L'énergie éolienne
Le Québec détient une capacité énergétique particulièrement attrayante. Leader mondial de la production hydroélectrique, nous avons aussi, selon de nombreuses études, le plus grand potentiel éolien actuellement connu, notamment en Gaspésie. Alors que notre société est enfin sensible à la détérioration de l’environnement, voilà que le Québec se retrouve avantageusement placé pour le futur, en terme de production électrique.

Néanmoins, pour le moment, les initiatives menant vers l’utilisation efficace de ces ressources se font rares. Les pressions publiques ont d’ailleurs permis de faire avorter le projet du Suroît, un centrale thermique au gaz naturel qui se serait dressée dans la région de Beauharnois. Puis, alors que le cycle de vie de Gentilly-2 tire à sa fin, tandis que le seul réacteur nucléaire québécois devrait cesser ses activités en 2013, il me semble qu’il est grand temps de sauter, à pieds joints, dans l’éolien, pour éviter, à court terme, la construction d’une nouvelle centrale.

Par contre, des incitatifs économiques risquent d’aller à l’encontre de mes souhaits. En effet, vendredi, alors que Harper rencontrait son homologue australien, il a affirmé que l’énergie nucléaire sera appelée à jouer un rôle important dans l’approvisionnement énergétique au Canada. Je suis persuadé que le fait que ces deux pays détiennent 40% des réserves mondiales d’uranium a une incidence sur cette déclaration. Il est difficile de prôner les avantages de l’énergie nucléaire lorsqu’on ne l’utilise pas. Les mêmes arguments amèneront probablement aussi la construction d’une autre centrale nucléaire au Québec, puisque Hydro-Québec voudra continuer de s’affirmer comme un chef de file dans ce domaine.

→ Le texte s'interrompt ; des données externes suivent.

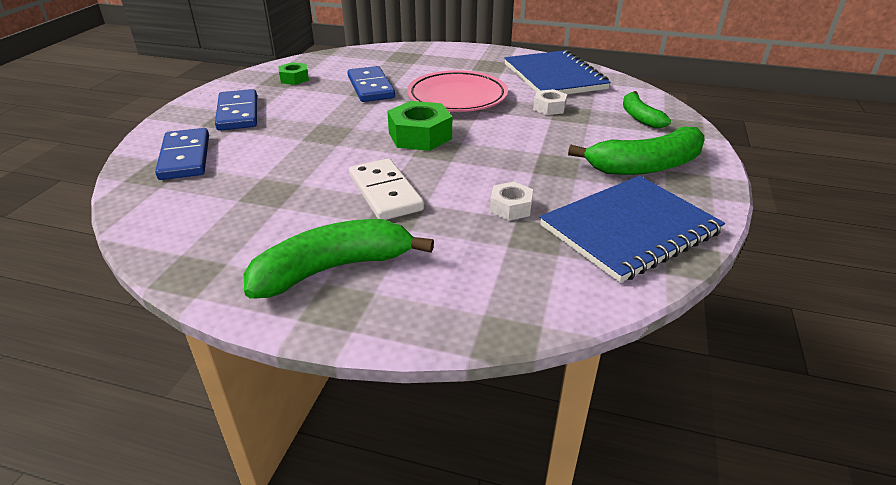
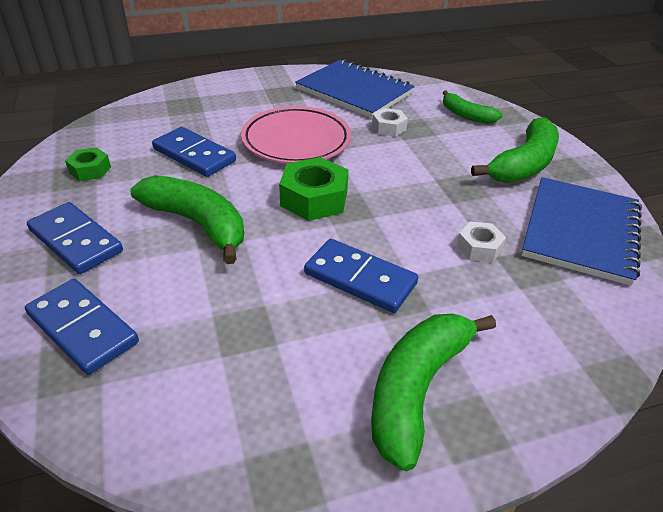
camera: 35 degrees left, 5 degrees up
(319, 126) = (197, 223): none -> green banana
(385, 193) = (360, 278): white domino -> blue domino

Depuis ses débuts, la société d’état a su développer des expertises mondialement reconnues, notamment dans la production d’électricité hydraulique et nucléaire. Néanmoins, pour le moment, elle se contente de confier l’exploitation de parcs éoliens à l’entreprise privée, qui doit acquérir du matériel inadapté à notre climat en Europe. Pourquoi Hydro-Québec n’applique-t-elle pas immédiatement la recette qui la si bien servie, en développant sa propre expertise de l’éolien? Je me l’explique mal.

Je suppose que ses dirigeants sont trop occupés à détourner les fondements de cette société pour qu’elle se concentre sur la hausse du fardeau fiscal québécois. Pourtant, si elle exploitait adéquatement les ressources actuelles du Québec, elle pourrait faire de notre province une Alberta verte, en mesure de rembourser sa dette grâce aux bénéfices de la vente d’énergie à l’étranger.

Prenons donc, dès maintenant, le virage de l’avenir : la production verte!